Activity 1:
Summarize the passage on subtitle streams in two sentences.
Activity 2:
Answer these questions using the passage on subtitle streams, one line per answer:
(a) What bitrate is always set for text streams?
(b) Which file extensions are accepted for subtitle files?
(c) Which two audio variants are generated in Example 1?
Activity 3:
Continue the passage on subtitle streams and SMIL files from its last sentence.
-- Passage shown follows --
Subtitle streams in TTML, WebVTT, STL, or STT files are specified
with the <textstream>
or <srt>
tags.
The language can be specified with language
attribute, or,
for textstream, with the system-language
attribute like:
<textstream src="subtitles.ttml" system-language="en" />
<srt src="swedish.srt" language="se"/>
The format is auto-detected from the file extension, which must be one of:
.ttml, .webvtt, .vtt, .stl, .srt
The case of multiple languages in the same TTML file is not supported.
There is no bitrate specified for text streams. It will always be set to 1kbps.
Extracting language from subtitle file name
For the case where the SMIL-file is missing or there is no language attribute for
the subtitle files, ew-vodingest
will try to extract a language from the file name.
The language extraction algorithm works like this:
- the file extension is removed
- split the name on “-” characters
- if the last part is at most three characters, use it as a language code
If a language is not found, the subtitle languages will be denoted “und”, “und1”, “und2” etc.
Example SMIL files
In the following, we give examples to show some possible variations of supported SMIL files.
Example 1 - video and audio from all files
This example has width and height for the video. That information will be discarded.
There are only two distinct combinations of language and bitrate for audio, so
only two variants audio_aac_eng_128kbps
and audio_aac_eng_192kbps
will be generated.
-- Passage shown concluded --
-- Dataset extract follows --
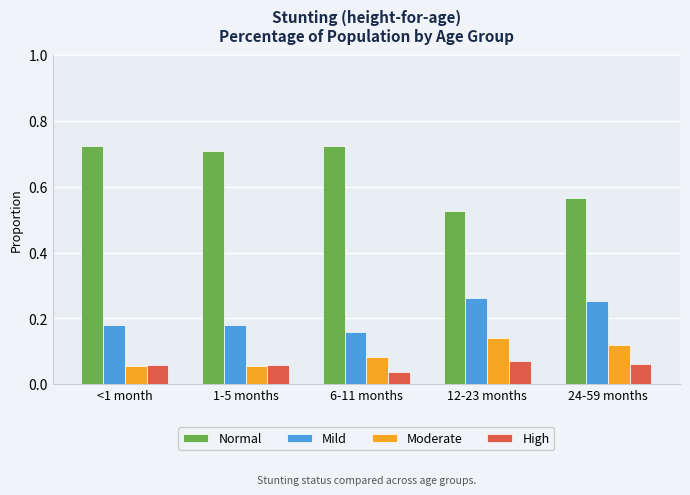

Does the chart contain any negative values?

No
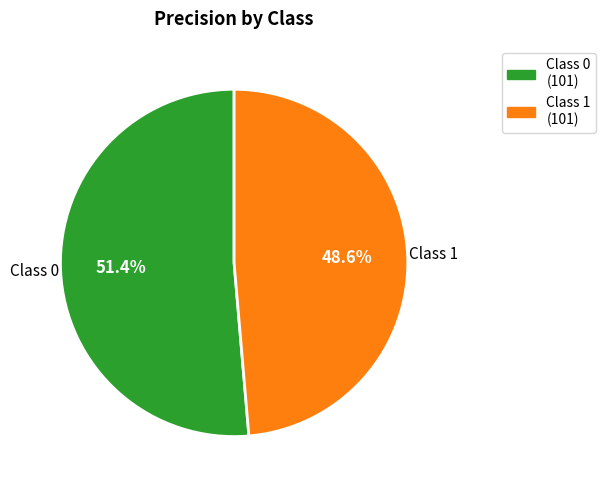

Is the sum of Class 1 (101) and Class 0 (101) greater than half?

Yes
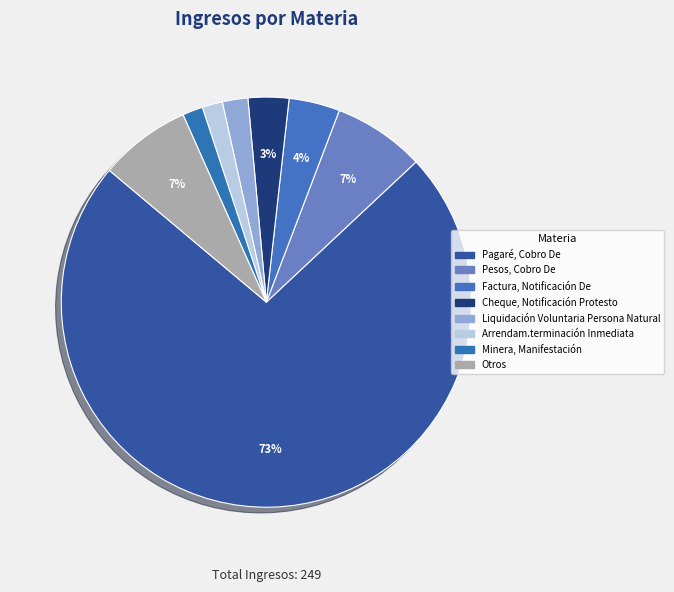

Count the number of slices in the pie.

8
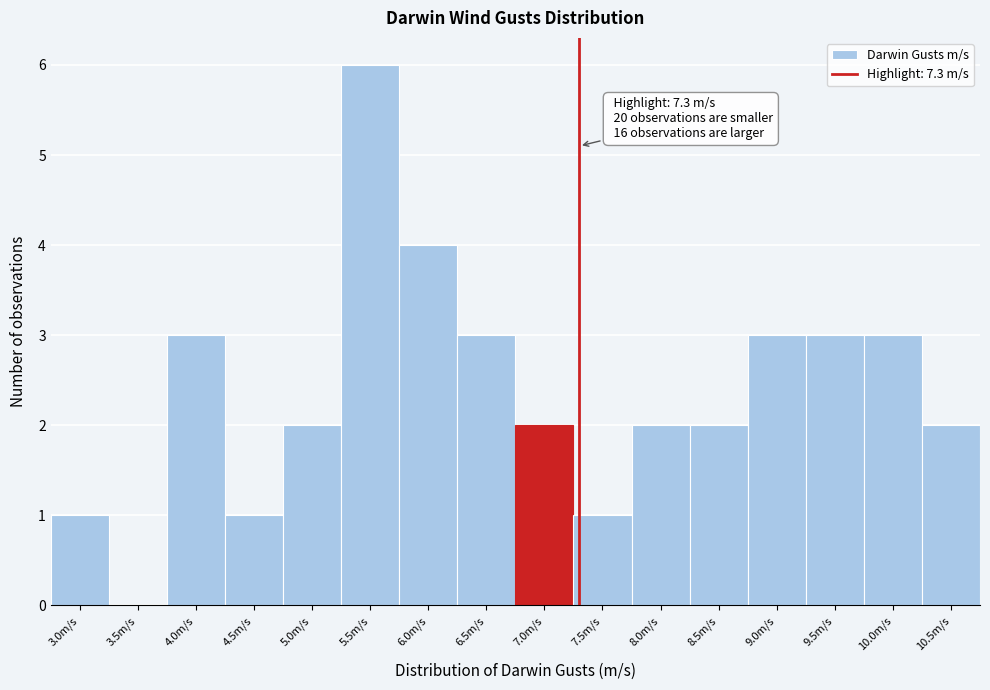

Reading left to right, what are all the values shown in this chart?

3.0m/s=1	3.5m/s=0	4.0m/s=3	4.5m/s=1	5.0m/s=2	5.5m/s=6	6.0m/s=4	6.5m/s=3	7.0m/s=2	7.5m/s=1	8.0m/s=2	8.5m/s=2	9.0m/s=3	9.5m/s=3	10.0m/s=3	10.5m/s=2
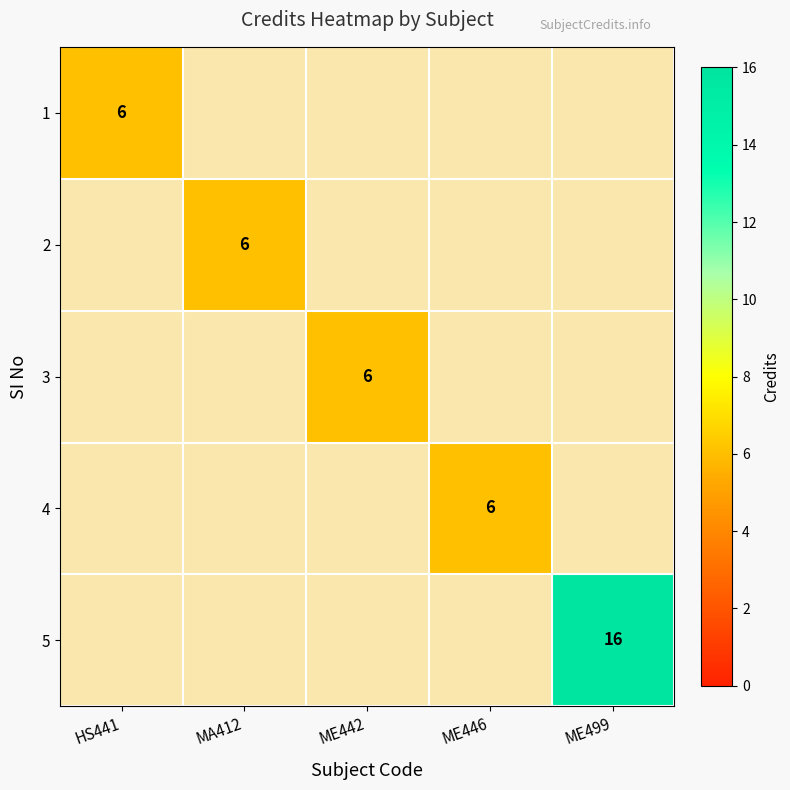

Which has a higher value, ME442 or ME446?

ME446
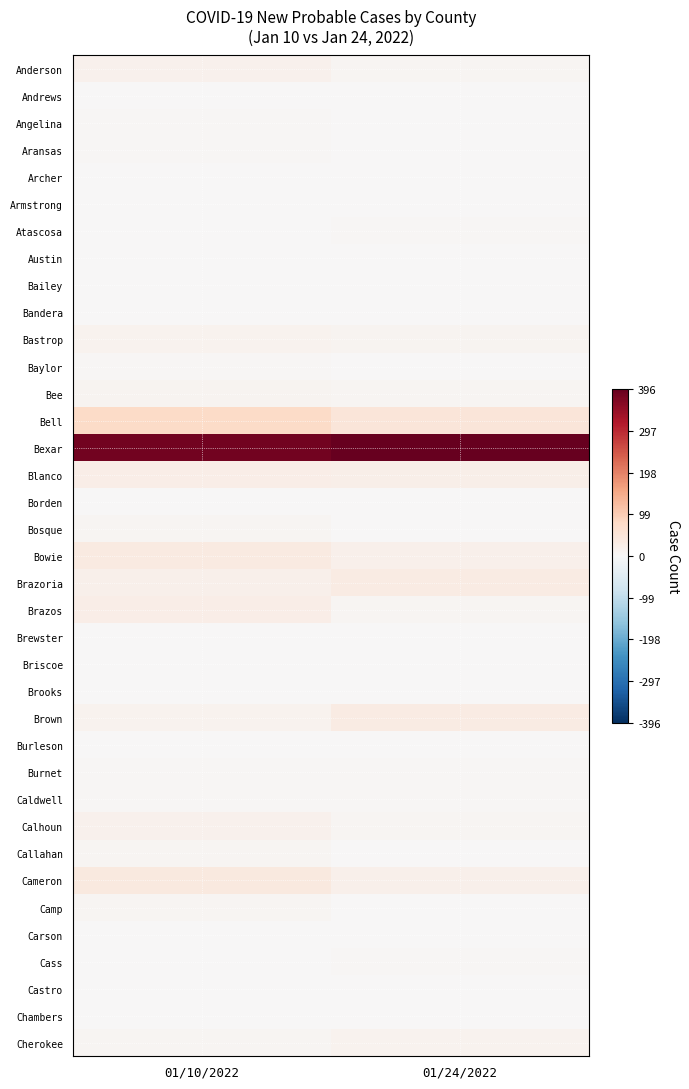

What is the greatest value displayed?

396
-- Dataset extract concluded --
Response box 1:
Subtitle streams in TTML, WebVTT, STL, or STT files are specified with the textstream or srt tags. The language is set with the language attribute or, for textstream, the system-language attribute, and the format is auto-detected from the file extension.

Response box 2:
(a) 1kbps
(b) .ttml, .webvtt, .vtt, .stl, .srt
(c) audio_aac_eng_128kbps and audio_aac_eng_192kbps

Response box 3:
<?xml version="1.0" encoding="UTF-8"?>
<smil>
<body>
<switch>
<video height="360" src="profile1.mp4" systemLanguage="eng" width="480">
<param name="videoBitrate" value="500000"/>
<param name="audioBitrate" value="128000"/>
</video>
<video height="480" src="profile2.mp4" systemLanguage="eng" width="720">
<param name="videoBitrate" value="800000"/>
<param name="audioBitrate" value="128000"/>
</video>
<video height="540" src="profile3.mp4" systemLanguage="eng" width="960">
<param name="videoBitrate" value="1300000"/>
<param name="audioBitrate" value="128000"/>
</video>
<video height="720" src="profile4.mp4" systemLanguage="eng" width="1280">
<param name="videoBitrate" value="2300000"/>
<param name="audioBitrate" value="192000"/>
</video>
<video height="1080" src="profile5.mp4" systemLanguage="eng" width="1920">
<param name="videoBitrate" value="5000000"/>
<param name="audioBitrate" value="192000"/>
</video>
</switch>
</body>
</smil>
Example 2 - audioindex queries
This example shows extraction of audio tracks using the audioindex
query parameter.
The mp4:
“scheme” is not needed, but supported for legacy reasons.
The mp4:///
scheme is also supported for the same reason.
<?xml version="1.0"?>
<smil>
<body>
<switch>
<video src="mp4:video1.mp4?audioindex=0" system-language="eng" audio-bitrate="96000">
<param name="audioOnly" value="TRUE"/>
</video>
<video src="mp4:video1.mp4?audioindex=1" system-language="ger" audio-bitrate="96000">
<param name="audioOnly" value="TRUE"/>
</video>
<video src="video2.mp4" system-bitrate="2000000">
<param name="videoOnly" value="TRUE"/>
</video>
<video src="video1.mp4" system-bitrate="5000000">
<param name="videoOnly" value="TRUE"/>
</video>
<textstream src="subtitles.ttml" system-language="eng">
</textstream>
</switch>
</body>
</smil>
Example 3 - displayName and role parameters
This example uses parameters for displayName
for audio and subtitles, and
role
for subtitles.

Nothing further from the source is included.